[MATERIAL SUPPLIED Boundary: Start]

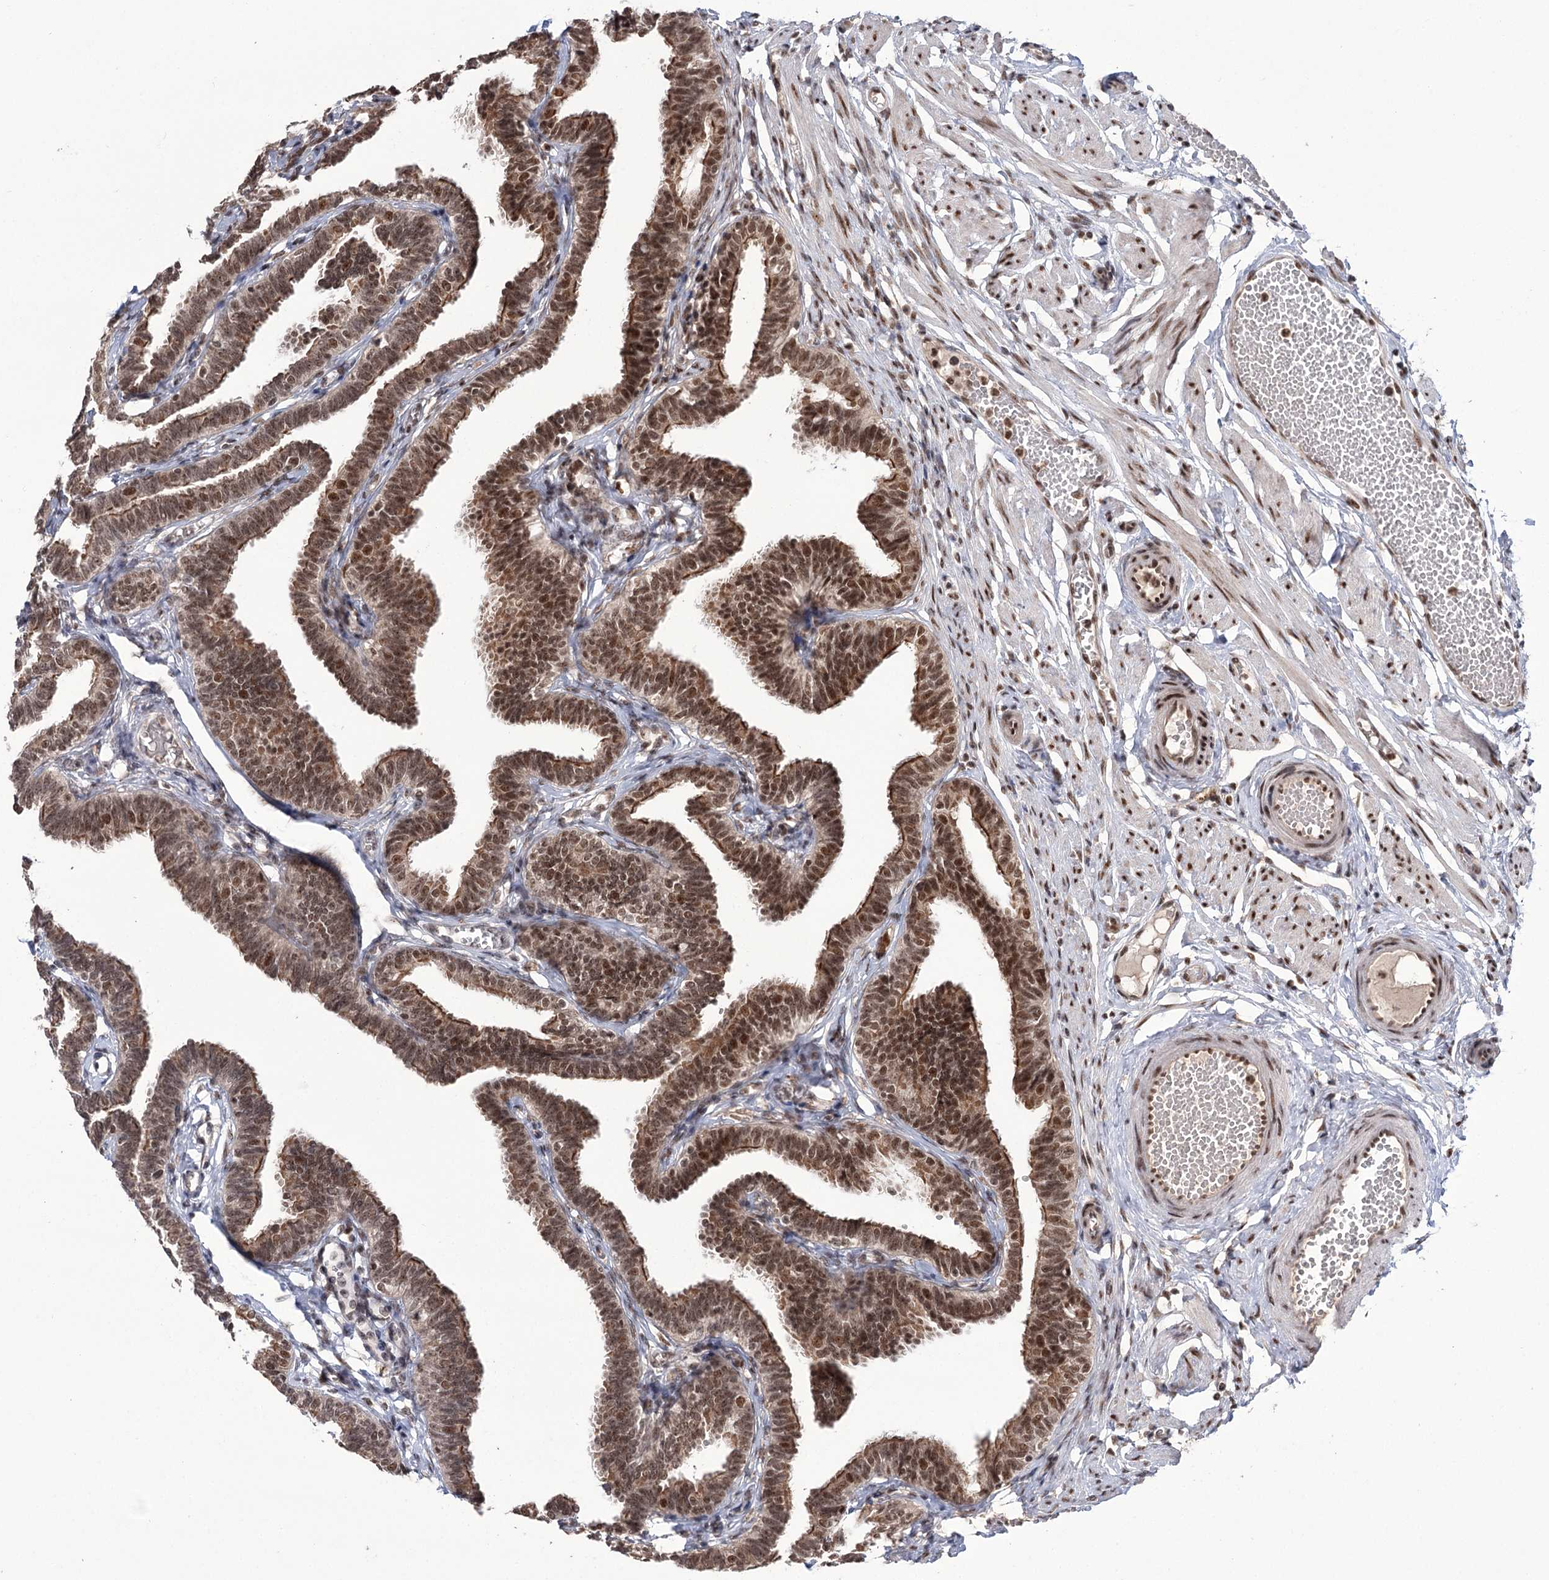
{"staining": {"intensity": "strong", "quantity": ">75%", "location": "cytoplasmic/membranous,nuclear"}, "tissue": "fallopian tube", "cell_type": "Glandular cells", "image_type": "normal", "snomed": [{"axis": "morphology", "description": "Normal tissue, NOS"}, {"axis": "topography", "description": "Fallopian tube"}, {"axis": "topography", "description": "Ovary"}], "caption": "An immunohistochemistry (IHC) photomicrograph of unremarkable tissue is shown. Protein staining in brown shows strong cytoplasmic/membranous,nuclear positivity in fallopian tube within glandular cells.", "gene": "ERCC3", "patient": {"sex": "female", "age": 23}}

[MATERIAL SUPPLIED Boundary: End]
[MATERIAL SUPPLIED Boundary: Start]

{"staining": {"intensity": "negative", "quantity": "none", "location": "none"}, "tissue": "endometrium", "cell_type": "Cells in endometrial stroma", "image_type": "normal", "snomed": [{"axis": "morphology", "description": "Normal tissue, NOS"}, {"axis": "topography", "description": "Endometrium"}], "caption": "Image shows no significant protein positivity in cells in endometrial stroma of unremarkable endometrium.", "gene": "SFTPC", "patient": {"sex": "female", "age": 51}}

[MATERIAL SUPPLIED Boundary: End]
[MATERIAL SUPPLIED Boundary: Start]

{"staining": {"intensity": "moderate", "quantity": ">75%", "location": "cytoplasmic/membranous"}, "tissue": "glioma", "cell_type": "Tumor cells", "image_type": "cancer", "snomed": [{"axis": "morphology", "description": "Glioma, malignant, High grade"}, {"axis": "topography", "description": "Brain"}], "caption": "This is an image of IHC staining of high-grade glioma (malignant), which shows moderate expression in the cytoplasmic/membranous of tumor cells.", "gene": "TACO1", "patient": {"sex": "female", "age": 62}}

[MATERIAL SUPPLIED Boundary: End]

**WHAT IS REQUIRED:** Find and copy each line of the listing above that holds the word "membranous".

**ANSWER FOR THIS EXERCISE:**
{"staining": {"intensity": "strong", "quantity": ">75%", "location": "cytoplasmic/membranous,nuclear"}, "tissue": "fallopian tube", "cell_type": "Glandular cells", "image_type": "normal", "snomed": [{"axis": "morphology", "description": "Normal tissue, NOS"}, {"axis": "topography", "description": "Fallopian tube"}, {"axis": "topography", "description": "Ovary"}], "caption": "An immunohistochemistry (IHC) photomicrograph of unremarkable tissue is shown. Protein staining in brown shows strong cytoplasmic/membranous,nuclear positivity in fallopian tube within glandular cells.", "gene": "ERCC3", "patient": {"sex": "female", "age": 23}}
{"staining": {"intensity": "moderate", "quantity": ">75%", "location": "cytoplasmic/membranous"}, "tissue": "glioma", "cell_type": "Tumor cells", "image_type": "cancer", "snomed": [{"axis": "morphology", "description": "Glioma, malignant, High grade"}, {"axis": "topography", "description": "Brain"}], "caption": "This is an image of IHC staining of high-grade glioma (malignant), which shows moderate expression in the cytoplasmic/membranous of tumor cells.", "gene": "TACO1", "patient": {"sex": "female", "age": 62}}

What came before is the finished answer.